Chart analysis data
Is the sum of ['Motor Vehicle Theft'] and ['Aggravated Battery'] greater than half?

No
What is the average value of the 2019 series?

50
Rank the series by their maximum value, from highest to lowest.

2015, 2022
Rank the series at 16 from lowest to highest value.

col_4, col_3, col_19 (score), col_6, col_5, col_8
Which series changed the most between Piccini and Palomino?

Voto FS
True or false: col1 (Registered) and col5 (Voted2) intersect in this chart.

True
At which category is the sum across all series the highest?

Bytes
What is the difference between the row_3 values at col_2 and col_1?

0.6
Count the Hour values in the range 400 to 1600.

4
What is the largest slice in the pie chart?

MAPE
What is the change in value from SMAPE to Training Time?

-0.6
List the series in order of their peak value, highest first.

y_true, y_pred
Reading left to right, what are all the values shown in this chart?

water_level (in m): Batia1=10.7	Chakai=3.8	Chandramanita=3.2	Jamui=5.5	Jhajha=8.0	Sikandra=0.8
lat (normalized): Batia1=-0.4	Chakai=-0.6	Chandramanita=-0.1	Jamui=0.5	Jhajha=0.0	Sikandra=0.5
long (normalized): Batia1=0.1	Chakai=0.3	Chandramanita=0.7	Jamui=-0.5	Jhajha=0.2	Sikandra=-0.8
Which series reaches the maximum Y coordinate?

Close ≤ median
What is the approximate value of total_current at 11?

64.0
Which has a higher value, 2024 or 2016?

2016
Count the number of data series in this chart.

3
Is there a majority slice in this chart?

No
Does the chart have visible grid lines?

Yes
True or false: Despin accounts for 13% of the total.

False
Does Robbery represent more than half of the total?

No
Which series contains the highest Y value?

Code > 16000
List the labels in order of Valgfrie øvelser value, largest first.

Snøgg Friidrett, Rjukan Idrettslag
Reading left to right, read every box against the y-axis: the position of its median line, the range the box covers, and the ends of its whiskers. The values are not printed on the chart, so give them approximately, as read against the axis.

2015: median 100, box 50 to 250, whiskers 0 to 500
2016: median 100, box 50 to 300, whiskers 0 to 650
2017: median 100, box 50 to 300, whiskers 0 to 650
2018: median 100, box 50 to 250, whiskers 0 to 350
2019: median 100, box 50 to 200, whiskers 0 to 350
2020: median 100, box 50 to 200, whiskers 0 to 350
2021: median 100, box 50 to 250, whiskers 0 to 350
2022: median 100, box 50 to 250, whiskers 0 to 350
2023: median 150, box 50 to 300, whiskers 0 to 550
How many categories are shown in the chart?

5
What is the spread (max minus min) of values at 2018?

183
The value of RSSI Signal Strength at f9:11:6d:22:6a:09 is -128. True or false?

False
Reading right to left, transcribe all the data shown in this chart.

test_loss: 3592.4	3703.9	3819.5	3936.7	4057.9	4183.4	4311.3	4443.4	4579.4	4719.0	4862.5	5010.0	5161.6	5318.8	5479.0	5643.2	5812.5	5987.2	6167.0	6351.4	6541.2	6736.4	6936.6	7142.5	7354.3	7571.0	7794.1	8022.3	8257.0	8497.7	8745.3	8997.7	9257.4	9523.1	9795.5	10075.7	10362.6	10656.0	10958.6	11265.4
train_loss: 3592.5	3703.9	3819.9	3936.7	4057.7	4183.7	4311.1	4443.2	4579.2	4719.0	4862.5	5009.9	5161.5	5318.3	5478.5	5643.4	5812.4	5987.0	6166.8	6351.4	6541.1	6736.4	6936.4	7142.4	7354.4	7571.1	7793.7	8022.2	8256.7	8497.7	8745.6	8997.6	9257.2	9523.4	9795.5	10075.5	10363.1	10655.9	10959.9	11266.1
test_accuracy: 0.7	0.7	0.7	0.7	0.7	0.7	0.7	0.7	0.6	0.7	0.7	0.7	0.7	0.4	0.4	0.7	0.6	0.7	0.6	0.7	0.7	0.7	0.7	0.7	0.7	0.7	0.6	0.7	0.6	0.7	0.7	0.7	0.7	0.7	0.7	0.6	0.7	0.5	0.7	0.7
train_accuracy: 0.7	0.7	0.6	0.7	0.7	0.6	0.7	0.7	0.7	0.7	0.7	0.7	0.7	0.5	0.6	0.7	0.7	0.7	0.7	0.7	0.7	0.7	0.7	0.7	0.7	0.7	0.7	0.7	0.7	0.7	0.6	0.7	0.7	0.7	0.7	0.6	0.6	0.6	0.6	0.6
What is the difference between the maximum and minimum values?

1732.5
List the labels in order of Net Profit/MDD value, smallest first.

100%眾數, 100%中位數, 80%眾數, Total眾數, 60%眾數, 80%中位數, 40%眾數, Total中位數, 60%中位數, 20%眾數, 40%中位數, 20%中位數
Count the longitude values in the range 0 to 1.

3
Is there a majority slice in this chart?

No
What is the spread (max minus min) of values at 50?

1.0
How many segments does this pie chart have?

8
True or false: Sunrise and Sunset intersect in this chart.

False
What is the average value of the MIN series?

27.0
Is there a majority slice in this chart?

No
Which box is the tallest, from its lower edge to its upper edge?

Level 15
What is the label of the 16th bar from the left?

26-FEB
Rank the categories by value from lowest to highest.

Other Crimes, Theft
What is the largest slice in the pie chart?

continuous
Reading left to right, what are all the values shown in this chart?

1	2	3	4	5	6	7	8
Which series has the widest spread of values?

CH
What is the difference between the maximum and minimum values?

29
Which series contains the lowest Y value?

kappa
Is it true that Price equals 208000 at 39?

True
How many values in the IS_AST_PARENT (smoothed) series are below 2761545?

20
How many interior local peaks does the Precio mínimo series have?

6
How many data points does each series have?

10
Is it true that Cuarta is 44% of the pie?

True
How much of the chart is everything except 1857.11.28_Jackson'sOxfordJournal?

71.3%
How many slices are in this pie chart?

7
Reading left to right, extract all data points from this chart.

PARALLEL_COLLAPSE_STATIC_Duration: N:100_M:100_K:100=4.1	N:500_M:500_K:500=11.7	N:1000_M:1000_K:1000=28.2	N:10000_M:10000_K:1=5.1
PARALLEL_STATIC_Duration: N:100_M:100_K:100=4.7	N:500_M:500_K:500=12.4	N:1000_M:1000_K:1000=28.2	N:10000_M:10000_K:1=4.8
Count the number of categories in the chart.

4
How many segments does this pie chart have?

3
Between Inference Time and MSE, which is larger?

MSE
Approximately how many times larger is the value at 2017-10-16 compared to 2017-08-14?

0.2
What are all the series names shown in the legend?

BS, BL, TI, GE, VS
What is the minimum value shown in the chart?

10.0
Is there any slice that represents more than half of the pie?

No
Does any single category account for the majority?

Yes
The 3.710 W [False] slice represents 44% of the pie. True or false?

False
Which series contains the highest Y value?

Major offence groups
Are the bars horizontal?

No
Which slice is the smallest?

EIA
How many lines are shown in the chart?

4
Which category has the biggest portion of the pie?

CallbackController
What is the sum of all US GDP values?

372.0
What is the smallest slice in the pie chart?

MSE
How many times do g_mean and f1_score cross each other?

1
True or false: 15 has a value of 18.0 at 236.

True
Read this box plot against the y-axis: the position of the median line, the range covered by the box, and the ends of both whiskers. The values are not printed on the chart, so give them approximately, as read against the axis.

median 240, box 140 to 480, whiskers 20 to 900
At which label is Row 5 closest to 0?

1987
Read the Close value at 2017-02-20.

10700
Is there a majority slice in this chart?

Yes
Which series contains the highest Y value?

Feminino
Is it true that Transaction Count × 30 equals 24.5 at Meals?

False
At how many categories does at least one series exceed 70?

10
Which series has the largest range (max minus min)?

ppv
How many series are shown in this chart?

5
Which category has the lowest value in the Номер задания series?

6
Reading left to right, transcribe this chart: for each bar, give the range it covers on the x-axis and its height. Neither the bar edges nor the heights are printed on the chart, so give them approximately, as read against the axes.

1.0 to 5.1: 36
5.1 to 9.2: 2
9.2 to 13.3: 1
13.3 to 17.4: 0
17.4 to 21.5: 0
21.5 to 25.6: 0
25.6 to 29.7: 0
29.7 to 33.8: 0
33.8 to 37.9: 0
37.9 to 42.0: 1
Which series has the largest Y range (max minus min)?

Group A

Job >> Copy the rows word for word, from the very first one up to and including the one that contains "True or false: col1".

Your response >>
Is the sum of ['Motor Vehicle Theft'] and ['Aggravated Battery'] greater than half?

No
What is the average value of the 2019 series?

50
Rank the series by their maximum value, from highest to lowest.

2015, 2022
Rank the series at 16 from lowest to highest value.

col_4, col_3, col_19 (score), col_6, col_5, col_8
Which series changed the most between Piccini and Palomino?

Voto FS
True or false: col1 (Registered) and col5 (Voted2) intersect in this chart.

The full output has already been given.